• THE PROBLEM: Within the material below, locate the line with "line: (515, 99)" and the line with "line: (266, 561)", then return those two lines and all lines between them, exactly as written.

• TASK INPUTS:
# # # # #
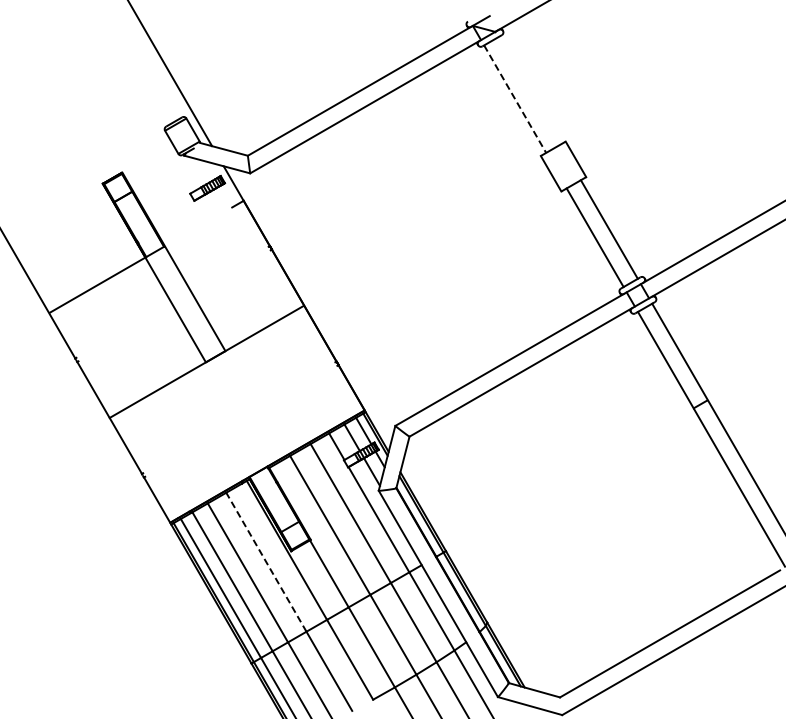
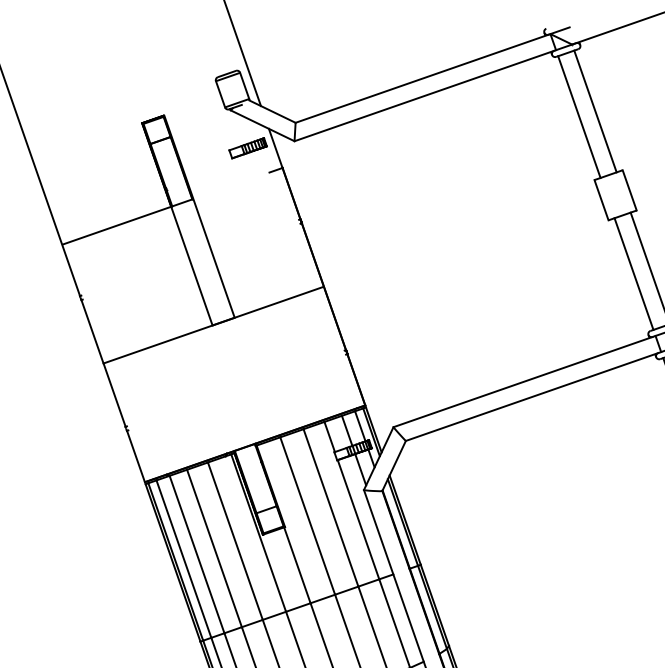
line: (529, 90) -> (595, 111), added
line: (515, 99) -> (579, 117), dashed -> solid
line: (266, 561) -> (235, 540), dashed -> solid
# # # # #
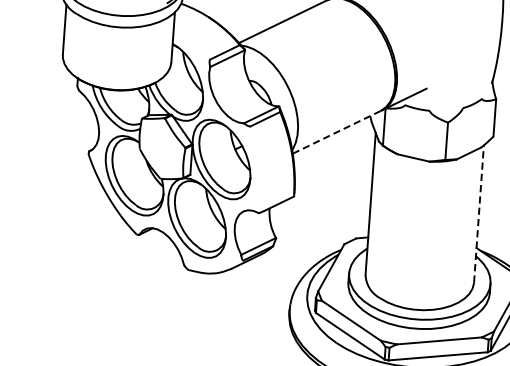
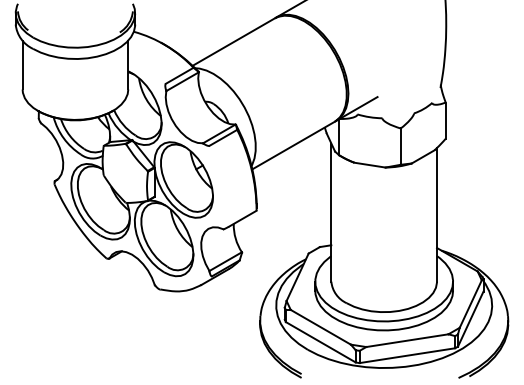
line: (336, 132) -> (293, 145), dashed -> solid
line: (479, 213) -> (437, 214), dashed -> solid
# # # # #
• WRITTEN SOLUTION:
line: (515, 99) -> (579, 117), dashed -> solid
line: (266, 561) -> (235, 540), dashed -> solid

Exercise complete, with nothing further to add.